*Extracted text:*

□ □ □

There is too much cheer around here.

The cause?

A seasonal divorce from reality in the surreal interlude from Thanksgiving to Christmas.

What we need is a bottle of brandy and a dose of economic news. We will all feel worse and everything will return to normal.

The mask fell off the farce of our banking system last week as the nation's economic collapse continued to unfold in slow-mo, like a car wreck when you see the collision coming, when you face death and it's not so bad because you grew up around Democrats.

Citigroup, staggering under the stupidity of the credit crisis caused by, well, Citigroup and its band of cohorts at the Federal Reserve, avoided rehab with an injection of $7.5 billion from Arab oil sheiks.

If further help is needed, corporate executives, the best and brightest in America, will pick up a few rocks of crack on a southside street corner.

Is that Counterfeiter-in-Chief Ben Bernanke on that bicycle?

The credit junkies gave up 4.9 percent of the company for the fix. They will pay Abu Dhabi Investment 11 percent interest, which makes Citigroup both a subprime lender and a borrower, too, more or less.

Neither a borrower nor a lender be?

Talk about being part of the problem.

Citigroup, the nation's largest bank, has $50 billion in notes it cannot value. It does not have assets to cover its liabilities. It does not even know what its liabilities are.

Citigroup is a major stockholder of the Federal Reserve. If the nation's largest bank and major Fed owner is insolvent, what about the rest of the nation's banks, also members and/or owners of the banking cartel?

They're insolvent, too.

The Fed's own numbers prove it.

Reserves of depository institutions stood at $41.9 billion as of Nov.

21. The monetary base was $828.7 billion. So, reserves were less than 5 percent.

Let's all run to the banks tomorrow to get our money and see what happens.

If you want to look into the abyss, check out the banks' alleged assets. About 87 percent of assets are in government debt. These are pieces of paper. Like Federal Reserve Notes, the ones in your purse, these are simply promises to pay. That's why they're called notes, like the promissory note on your mortgage.

It's not money. It's a note.

□ □ □

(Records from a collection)

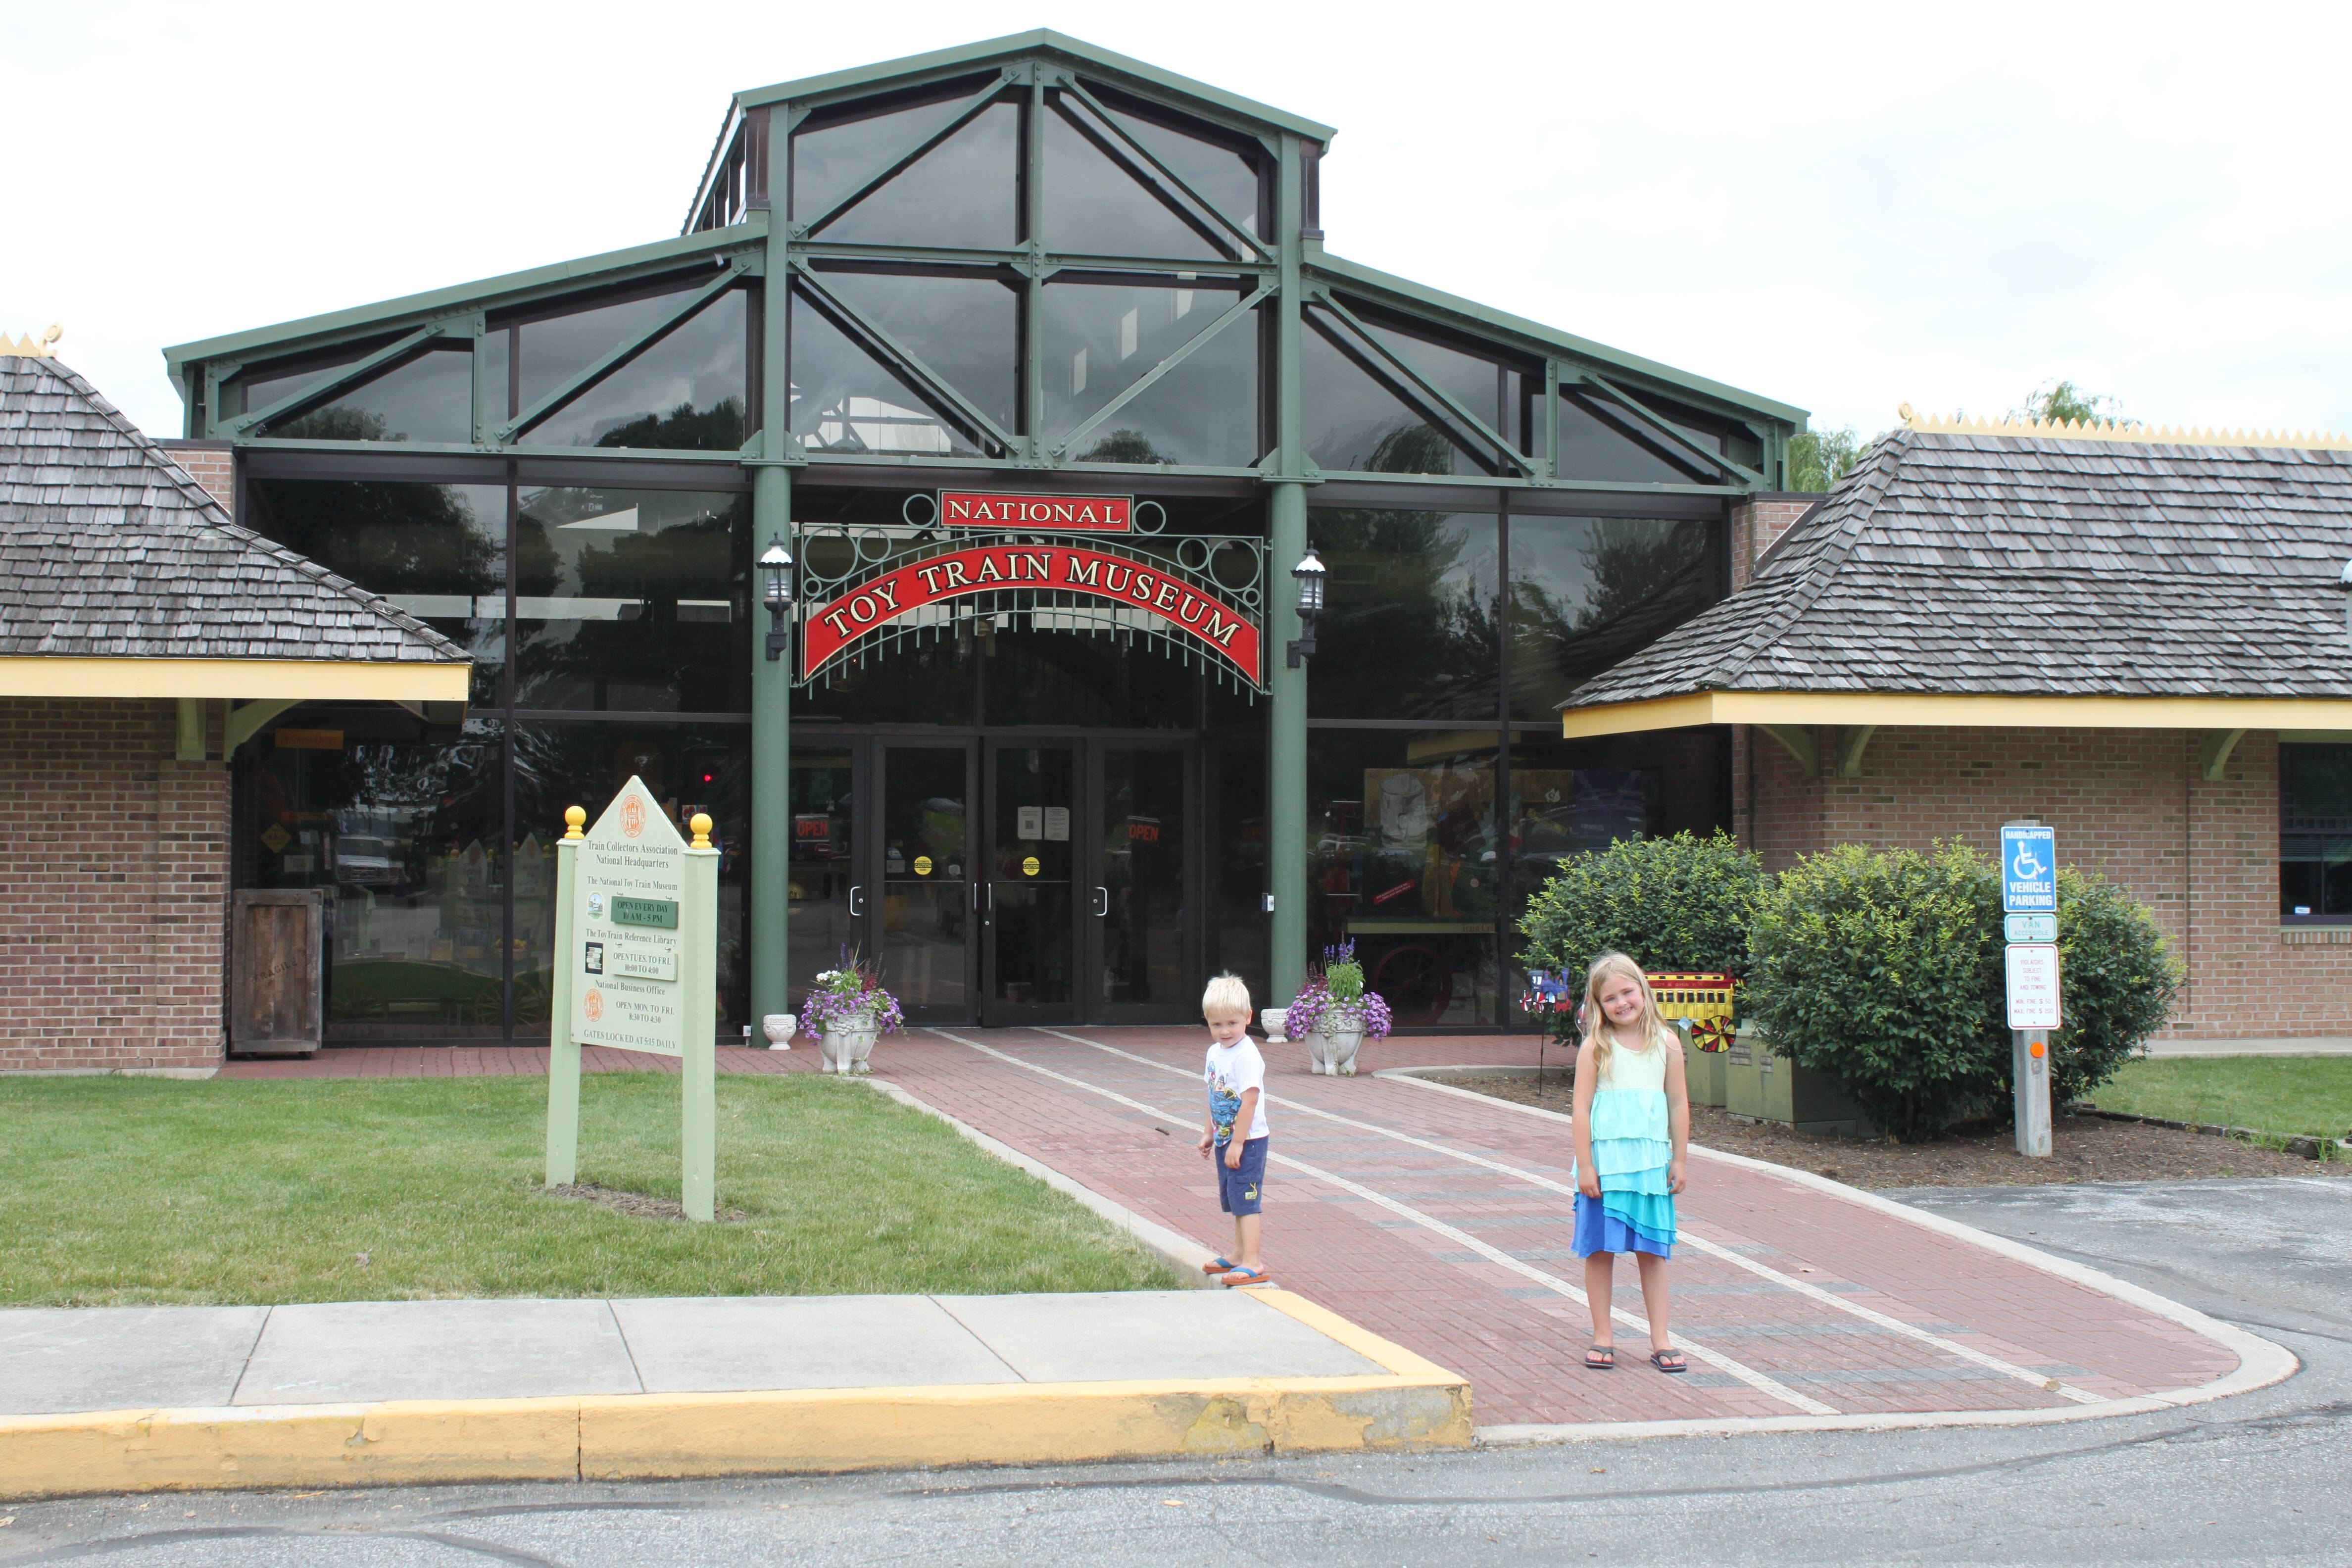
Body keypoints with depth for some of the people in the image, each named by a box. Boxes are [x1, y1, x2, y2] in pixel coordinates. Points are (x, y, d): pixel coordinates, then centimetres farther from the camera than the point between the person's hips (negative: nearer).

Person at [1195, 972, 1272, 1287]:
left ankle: (1253, 1264, -5)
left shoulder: (1246, 1055, -21)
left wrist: (1237, 1142, -23)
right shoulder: (1215, 1052, 7)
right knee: (1234, 1201, 19)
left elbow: (1250, 1100, -24)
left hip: (1247, 1141, -9)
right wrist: (1209, 1133, 21)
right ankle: (1240, 1254, 31)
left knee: (1246, 1200, -8)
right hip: (1226, 1140, 9)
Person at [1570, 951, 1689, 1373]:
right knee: (1600, 1249, 4)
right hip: (1605, 1161, -2)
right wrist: (1585, 1165, -9)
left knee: (1653, 1251, 7)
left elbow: (1679, 1105, 7)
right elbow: (1582, 1107, -6)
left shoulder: (1666, 1044, 2)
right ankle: (1603, 1337, 13)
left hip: (1652, 1162, 2)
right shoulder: (1596, 1048, -5)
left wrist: (1678, 1160, 5)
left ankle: (1660, 1340, 12)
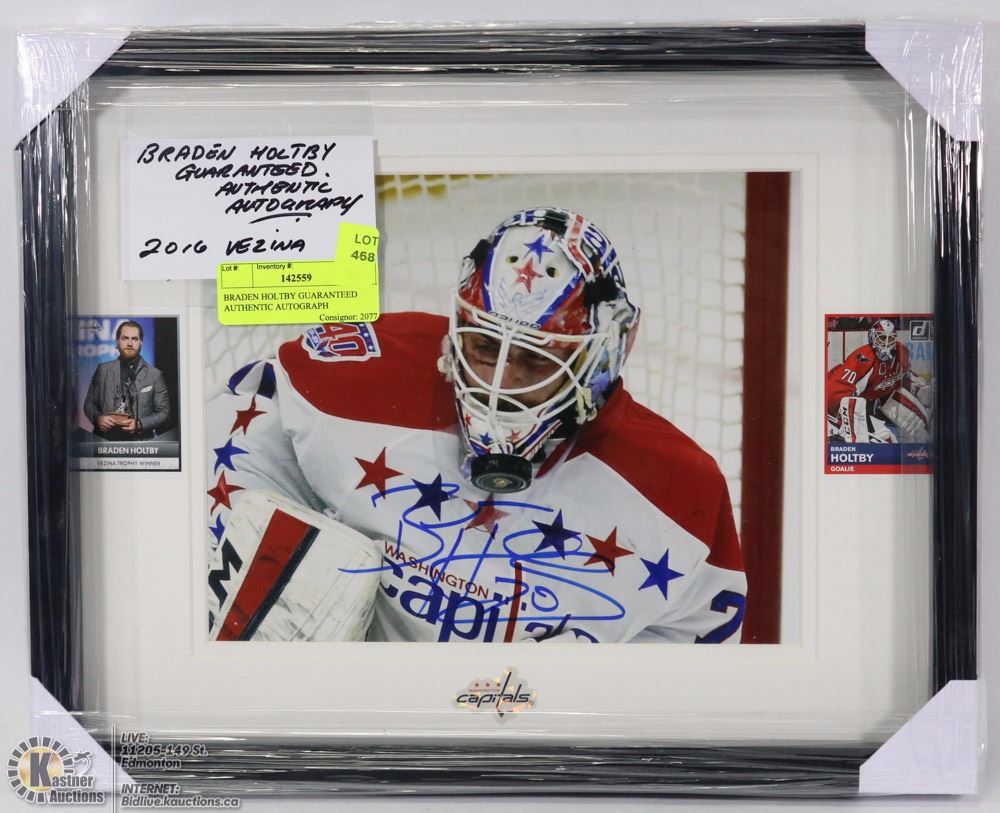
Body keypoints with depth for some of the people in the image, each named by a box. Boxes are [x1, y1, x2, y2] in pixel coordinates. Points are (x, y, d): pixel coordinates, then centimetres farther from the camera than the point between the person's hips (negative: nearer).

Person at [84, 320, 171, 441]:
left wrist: (140, 424, -10)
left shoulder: (155, 375, 5)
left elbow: (164, 412, 6)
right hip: (106, 441, 1)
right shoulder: (103, 370, 11)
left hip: (140, 442, -1)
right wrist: (98, 418, -5)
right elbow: (89, 403, 16)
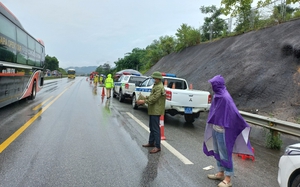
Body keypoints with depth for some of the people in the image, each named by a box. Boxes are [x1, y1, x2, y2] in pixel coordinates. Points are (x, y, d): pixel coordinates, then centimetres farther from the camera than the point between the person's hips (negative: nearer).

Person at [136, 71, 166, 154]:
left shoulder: (159, 87, -18)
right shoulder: (155, 85, 15)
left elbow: (154, 98, -22)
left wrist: (143, 101, -17)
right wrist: (144, 98, 7)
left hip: (156, 111, -11)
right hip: (152, 110, 11)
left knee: (155, 128, -6)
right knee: (152, 127, 18)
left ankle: (157, 146, 0)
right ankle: (151, 142, 30)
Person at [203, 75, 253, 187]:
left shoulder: (225, 98, -23)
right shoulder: (217, 96, 5)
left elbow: (234, 113, -22)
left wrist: (244, 126, -19)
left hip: (222, 130, -9)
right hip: (215, 128, 9)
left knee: (224, 153, 1)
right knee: (217, 151, 18)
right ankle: (220, 173, 33)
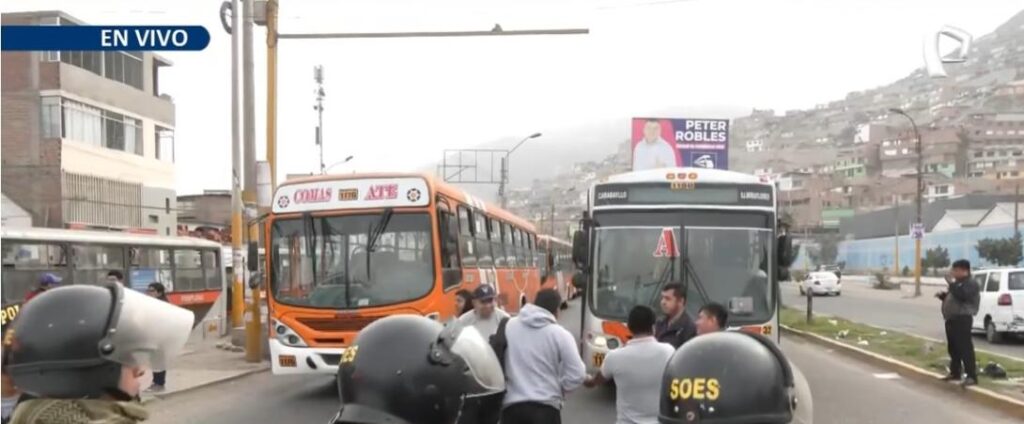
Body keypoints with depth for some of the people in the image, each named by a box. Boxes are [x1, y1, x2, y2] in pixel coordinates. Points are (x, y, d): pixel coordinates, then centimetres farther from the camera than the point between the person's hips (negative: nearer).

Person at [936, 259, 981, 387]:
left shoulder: (971, 283, -11)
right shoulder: (958, 283, 20)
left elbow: (962, 295, -28)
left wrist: (951, 283, -25)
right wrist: (942, 295, 10)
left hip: (962, 319, -10)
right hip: (952, 319, 10)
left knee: (965, 348, -13)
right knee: (953, 347, 16)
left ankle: (971, 376, -14)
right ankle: (955, 373, 26)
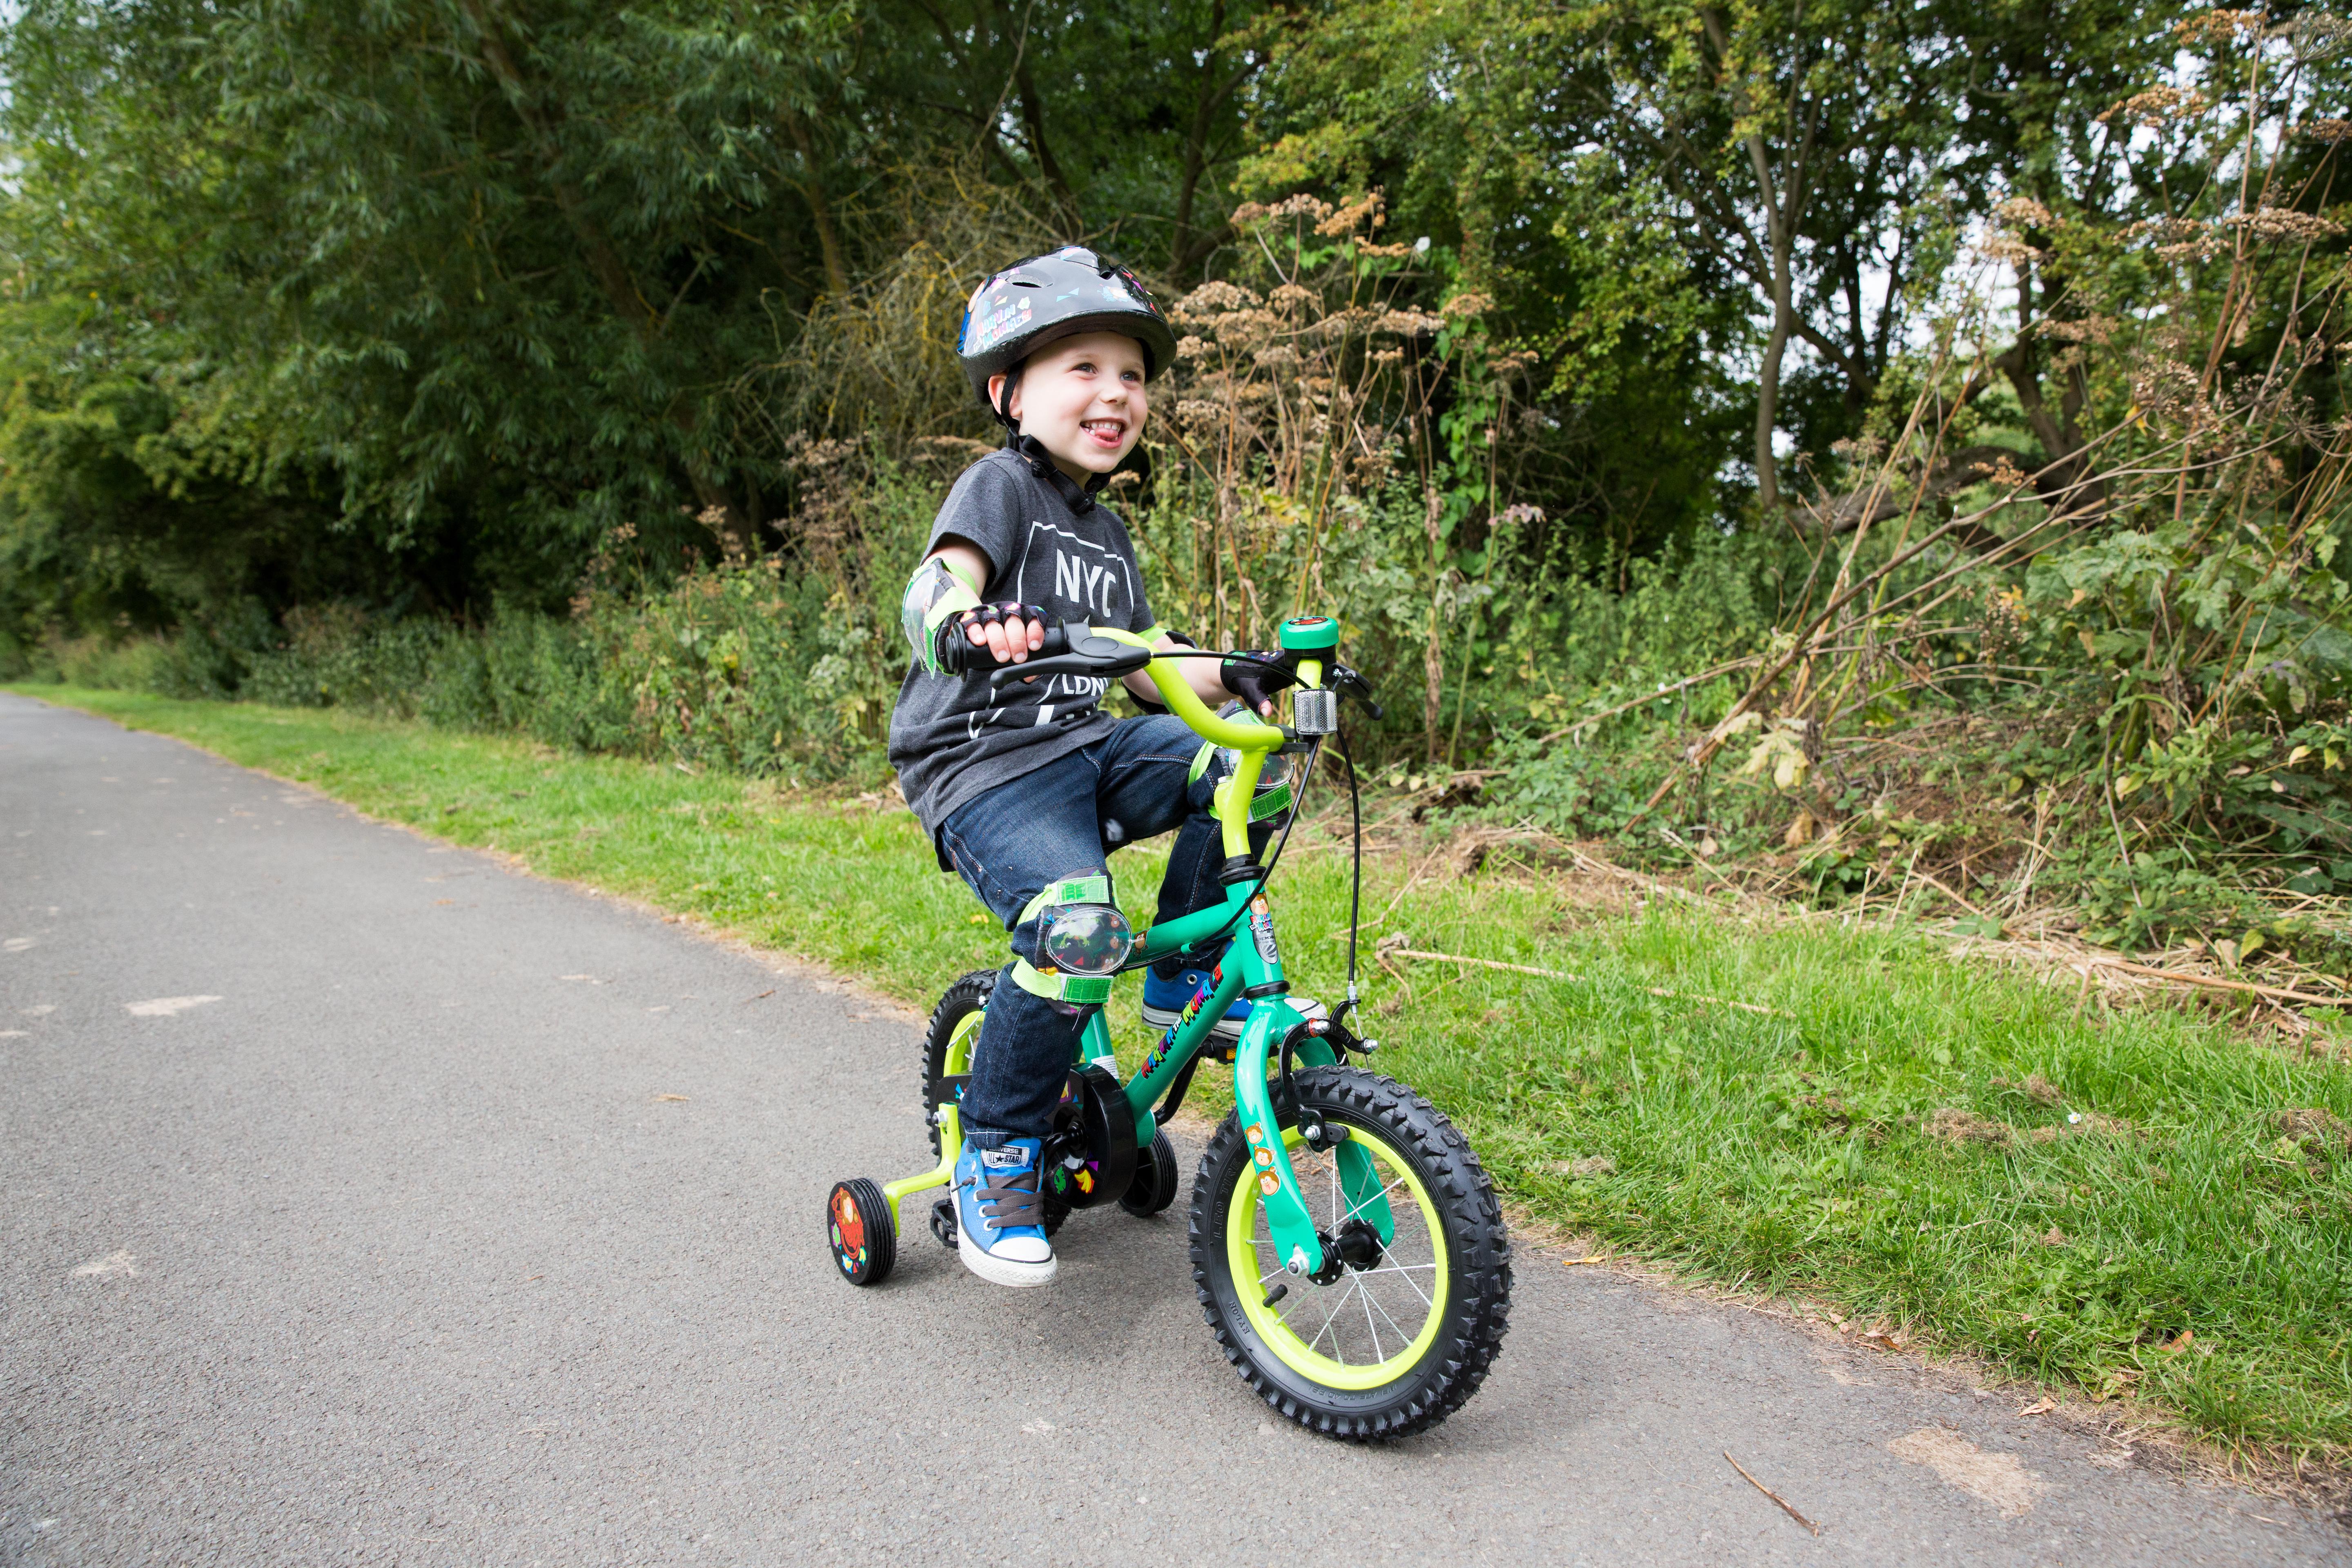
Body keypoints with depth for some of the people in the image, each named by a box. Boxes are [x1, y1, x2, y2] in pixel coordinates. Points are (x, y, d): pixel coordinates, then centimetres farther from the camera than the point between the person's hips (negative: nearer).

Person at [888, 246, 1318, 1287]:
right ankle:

□ □ □

*Work order A:*
List every dollar amount that appears in the column on the banking system.
*Work order B:*
Proceed with the column on the banking system, picking up right after its final sentence.

*Answer area A:*
$7.5 billion, $50 billion, $41.9 billion, $828.7 billion

*Answer area B:*
Back in the day, the paper bills of currency were receipts for gold or silver on deposit at warehouses called banks. If you took a $20 bill to the bank, you could walk out with gold or silver.

The currency was not a promise, but a receipt for a hard asset. It had value. It was real money. Because gold or silver could not be easily produced, the supply remained relatively stable, and so did prices.

Under this system, America got rich.

A Republican took us off the gold standard 36 years ago, proving Democrats do not have a corner on the crack market. We've been getting rapidly poorer ever since.

As the Fed bails out Wall Street with the creation of more money and credit, Main Street will continue to die under the staggering load of escalating prices.

While the Fed expands M3 money supply at 11 percent, listen for the denial of reality from every purchased mouth: Inflation remains under control.

Criminals claim their innocence, do they not?

The new money gets funneled through Wall Street, which collects fees, commissions and Christmas bonuses. Government collects inflated taxes. Borrowers pay off debts in cheaper dollars.

See who wins?

But the ethics of counterfeiters destroy everything with higher prices: health care, education, energy costs, the very food on our tables.

See who loses?

Phil Lucas is executive editor of The News Herald in Panama City, Fla. Contact him at plucas@pcnh.com. To find out more about Lucas and read features by other Creators Syndicate writers and cartoonists, visit the Creators Syndicate website at www.creators.com.

COPYRIGHT 2007 CREATORS SYNDICATE, INC.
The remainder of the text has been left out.